Unfortunately no. In actual fact with phpfina all you need to make a datafile of any size is one data point. the way the phpfina works is it only records the value, not the timestamp. I puts the value in a position relative to the begining of the file that represents the timestamp. eg you create a 10s phpfina feed with a start time of 6am and post a single datapoint to it at 8am, it will result in a file of 2880bytes, 2hrs/10s=720 “slots” at 4bytes each.

So as soon as your system was back on it’s feet, the first new data would have been put in it’s correct position in the feed file and the “hole” is just null datapoints.

Based on what you’ve said, I think the data is lost. If you still have the online account there might be a copy of the missing data thre since emonhub would have continued to post via http so the local fails shouldn’t have affected that. How you might merge that data (if it’s there) I do not know off-hand.

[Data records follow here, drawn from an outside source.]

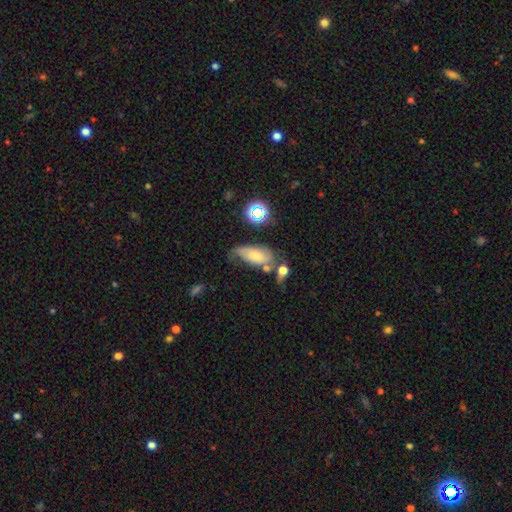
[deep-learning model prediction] Smooth or featured?
  - smooth: 59% *
  - featured or disk: 29%
  - star or artifact: 13%
How rounded?
  - in between: 87% *
  - cigar-shaped: 7%
  - round: 5%
Merging?
  - none: 36% *
  - minor disturbance: 30%
  - major disturbance: 18%
  - merger: 16%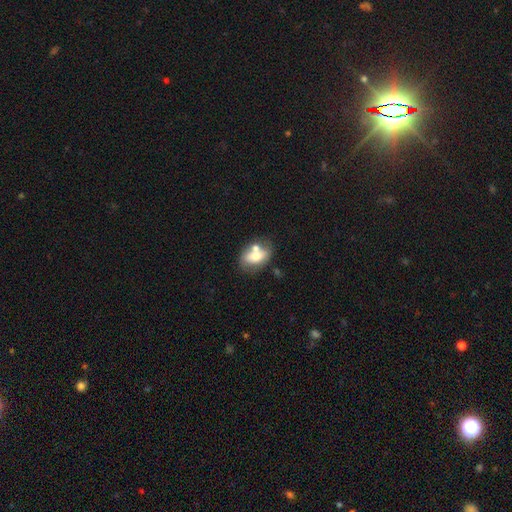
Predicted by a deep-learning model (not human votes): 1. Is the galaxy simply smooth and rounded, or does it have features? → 61% smooth, 31% featured or disk, 8% star or artifact.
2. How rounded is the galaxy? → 77% in between, 21% round, 2% cigar-shaped.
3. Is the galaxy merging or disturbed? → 48% none, 30% merger, 17% minor disturbance, 6% major disturbance.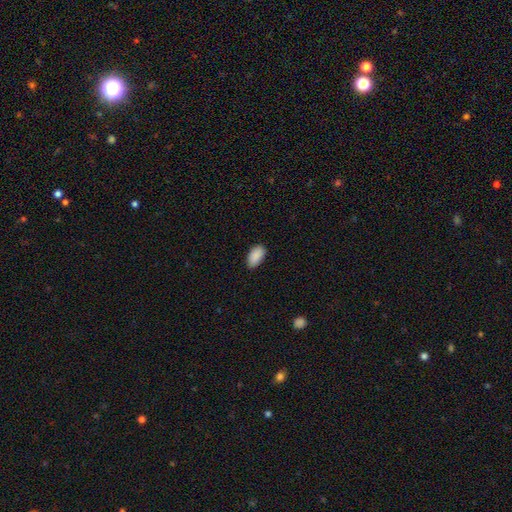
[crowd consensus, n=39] Volunteers were most divided on "merging": none: 79%, minor disturbance: 21%, major disturbance: 0%, merger: 0%. More confident: smooth or featured — smooth (95%); how rounded — in between (92%).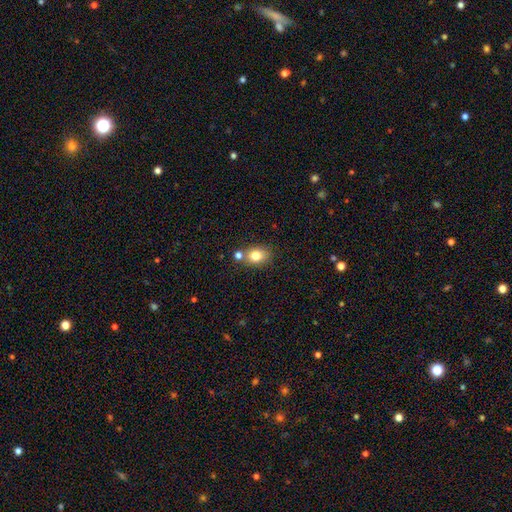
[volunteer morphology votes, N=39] Smooth or featured?
  - smooth: 74% *
  - featured or disk: 15%
  - star or artifact: 10%
How rounded?
  - in between: 69% *
  - round: 31%
  - cigar-shaped: 0%
Merging?
  - none: 80% *
  - merger: 14%
  - minor disturbance: 6%
  - major disturbance: 0%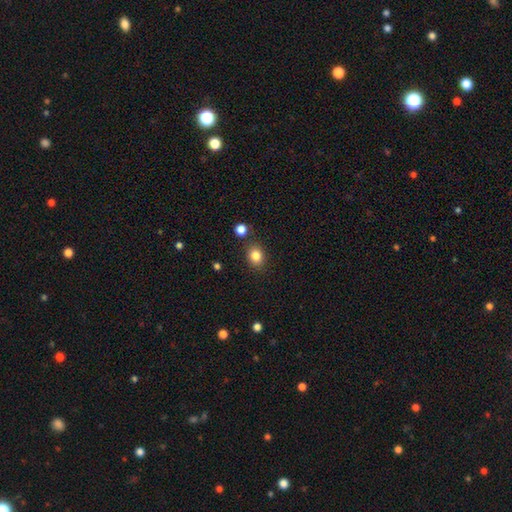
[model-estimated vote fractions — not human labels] Overall: smooth (84%). How rounded: round (56%; in between 43%). Merging: none (83%).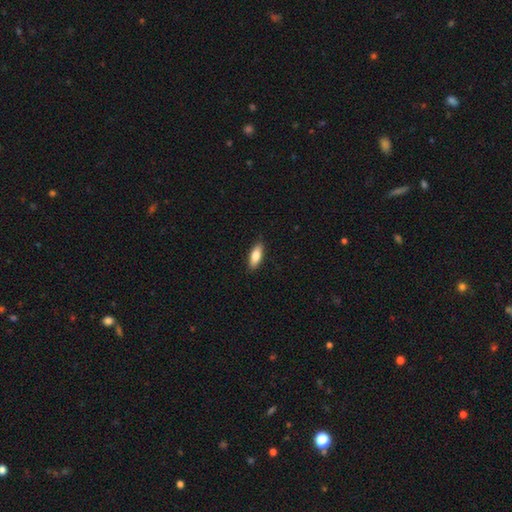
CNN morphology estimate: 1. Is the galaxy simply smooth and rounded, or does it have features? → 79% smooth, 15% featured or disk, 6% star or artifact.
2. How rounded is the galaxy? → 66% in between, 32% cigar-shaped, 2% round.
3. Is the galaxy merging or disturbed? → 88% none, 9% minor disturbance, 2% major disturbance, 1% merger.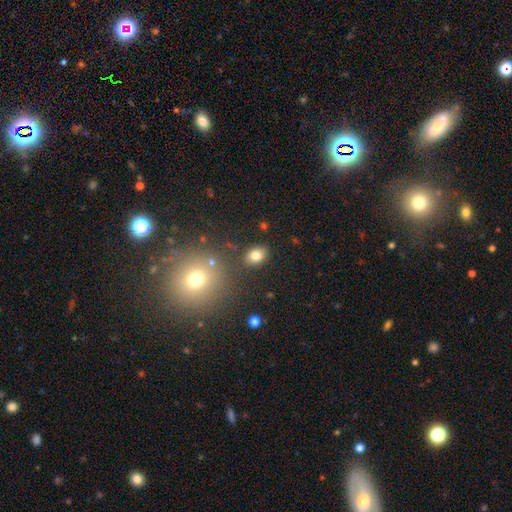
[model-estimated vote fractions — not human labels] smooth-or-featured: smooth: 80% | star or artifact: 12% | featured or disk: 8%
  how-rounded: in between: 66% | round: 33% | cigar-shaped: 1%
  merging: none: 83% | minor disturbance: 10% | merger: 4% | major disturbance: 3%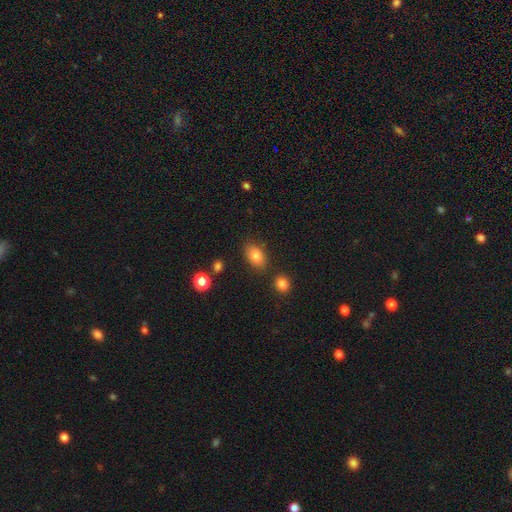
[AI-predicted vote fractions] Smooth or featured?
  - smooth: 82% *
  - star or artifact: 9%
  - featured or disk: 9%
How rounded?
  - in between: 84% *
  - round: 14%
  - cigar-shaped: 2%
Merging?
  - none: 80% *
  - minor disturbance: 12%
  - merger: 5%
  - major disturbance: 3%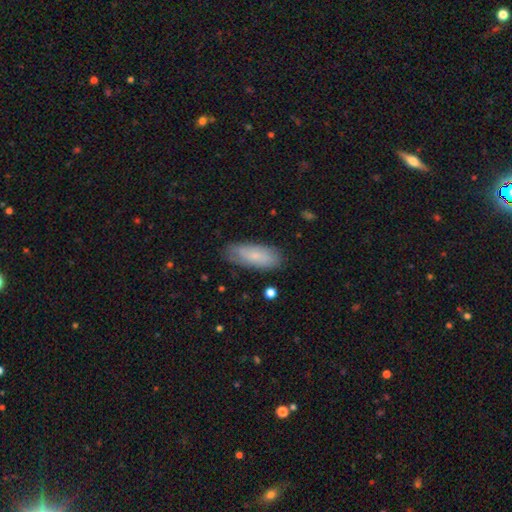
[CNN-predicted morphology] smooth 70%, featured or disk 23%, star or artifact 6%. Down the decision tree: how rounded — in between (77%); merging — none (78%).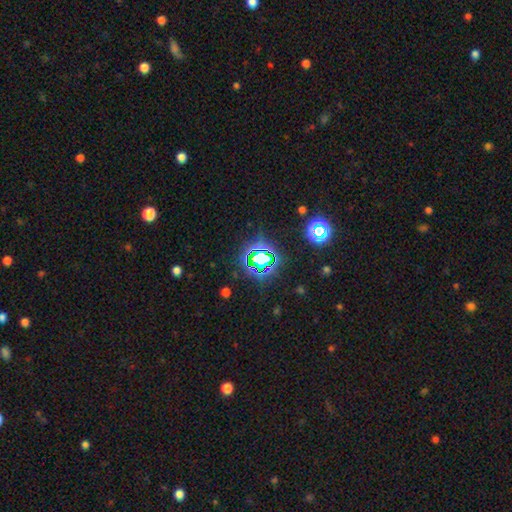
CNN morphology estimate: Overall: star or artifact (79%).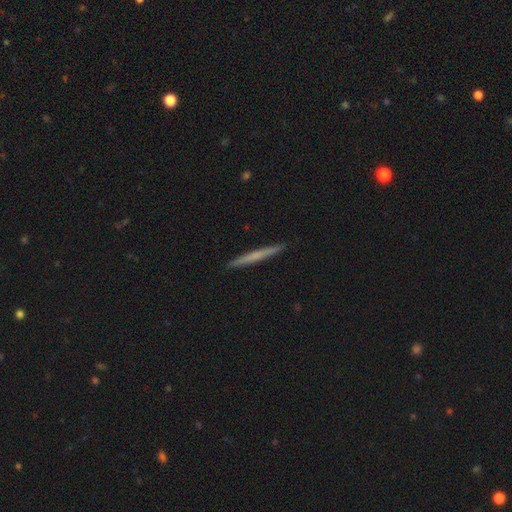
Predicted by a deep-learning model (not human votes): Overall: smooth (52%; featured or disk 43%). How rounded: cigar-shaped (97%). Merging: none (93%).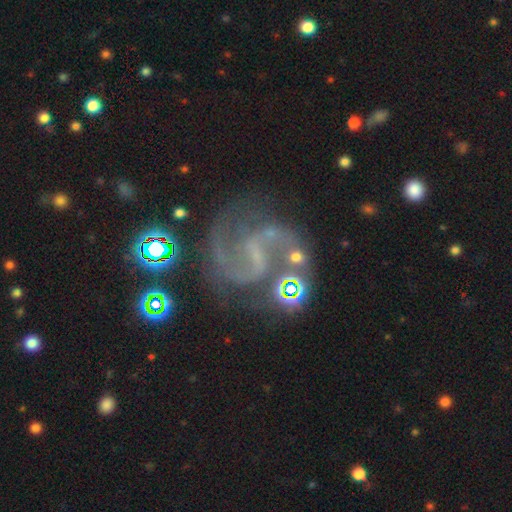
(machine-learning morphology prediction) This appears to be a featured or disk galaxy (86%) with a weak bar (47%), 2 (89%) medium (51%) spiral arms (96%) and no central bulge (46%). Merging: none (62%).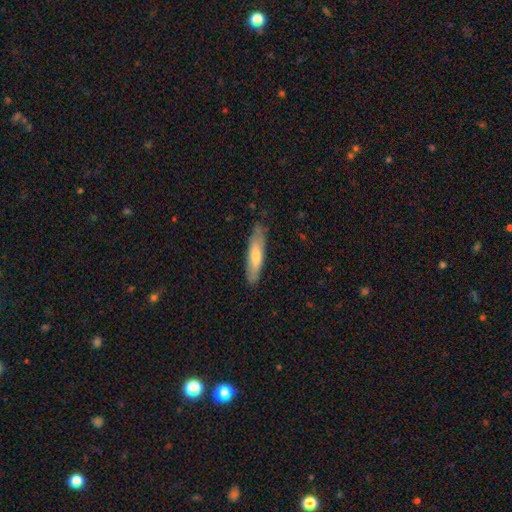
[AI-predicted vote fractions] A smooth galaxy with no disk features (64%) that is cigar-shaped (78%).

Vote fractions:
- Smooth or featured? smooth: 64% / featured or disk: 31% / star or artifact: 5%
- How rounded? cigar-shaped: 78% / in between: 20% / round: 1%
- Merging? none: 81% / minor disturbance: 15% / major disturbance: 2% / merger: 1%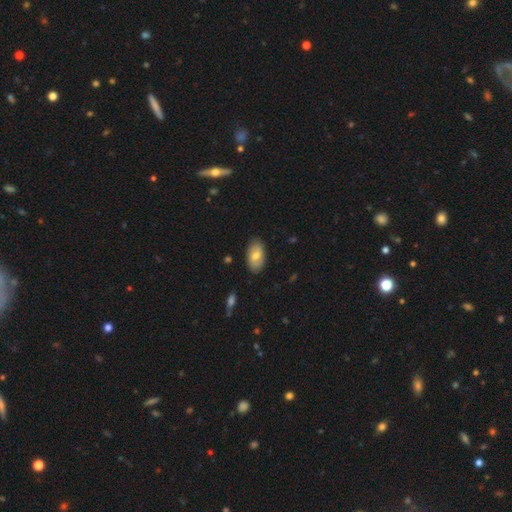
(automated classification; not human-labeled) Overall: smooth (67%). How rounded: in between (94%). Merging: none (85%).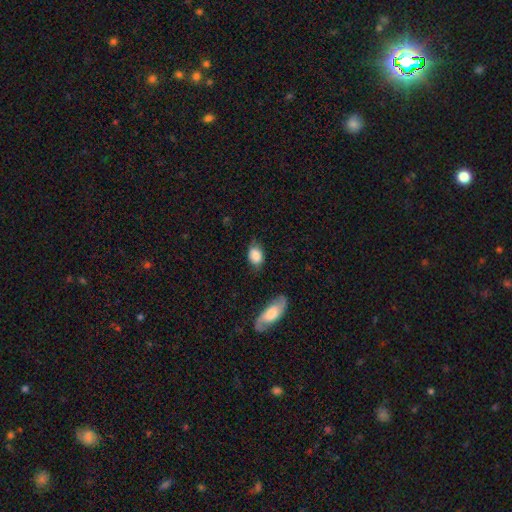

You might get a insight as to what might of happened if you have some of the January logfiles. The order of events might be determinable from them, but beware that it will of all occured over the span of an hour or 2 and the logfile times may not align. emoncms always uses unixtime (not TZ’s) and emonhub always uses the local time set by the Pi’s TZ the same as all the other system logs.

Thank you very much for your very detailed answer! Thanks for the good explanation of how PHPFINA works. This explains why the file has increased by a few MB without containing the desired data.

I have also tracked the other linked conversations from you and understand that the problem could be related to the MQTT implementation. In the mosquitto.log are also many entries like this:

1514938644: mosquitto version 1.4.10 (build date Thu, 25 Aug 2016 10:12:09 +0100) starting
1514938644: Config loaded from /etc/mosquitto/mosquitto.conf.
1514938644: Opening ipv4 listen socket on port 1883.
1514938644: Opening ipv6 listen socket on port 1883.
1514938644: New connection from 127.0.0.1 on port 1883.
1514938644: New client connected from 127.0.0.1 as d31aa927-77ce-400a-8f5a-b3b77ef65c7d (c1, k60, u'emonpi').
1514938644: Socket error on client d31aa927-77ce-400a-8f5a-b3b77ef65c7d, disconnecting.
1514938644: New connection from 127.0.0.1 on port 1883.
1514938644: New client connected from 127.0.0.1 as 19f1c389-67f7-49ba-8d7a-e5233ffec19b (c1, k60, u'emonpi').
1514938645: Socket error on client 19f1c389-67f7-49ba-8d7a-e5233ffec19b, disconnecting.
1514938645: New connection from 127.0.0.1 on port 1883.
1514938645: New client connected from 127.0.0.1 as bf3a1c5a-7df0-43b7-bcce-587a2f84624e (c1, k60, u'emonpi').
1514938645: Socket error on client bf3a1c5a-7df0-43b7-bcce-587a2f84624e, disconnecting.
1514938645: New connection from 127.0.0.1 on port 1883.
1514938645: New client connected from 127.0.0.1 as 8eeebcce-5739-44ad-a183-7acc9d033cd7 (c1, k60, u'emonpi').
1514938645: Socket error on client 8eeebcce-5739-44ad-a183-7acc9d033cd7, disconnecting.
1514938645: New connection from 127.0.0.1 on port 1883.
1514938645: New client connected from 127.0.0.1 as 9d7e6303-2a98-4f30-8eb0-15e21cae7629 (c1, k60, u'emonpi').
1514938645: Socket error on client 9d7e6303-2a98-4f30-8eb0-15e21cae7629, disconnecting.
1514938645: New connection from 127.0.0.1 on port 1883.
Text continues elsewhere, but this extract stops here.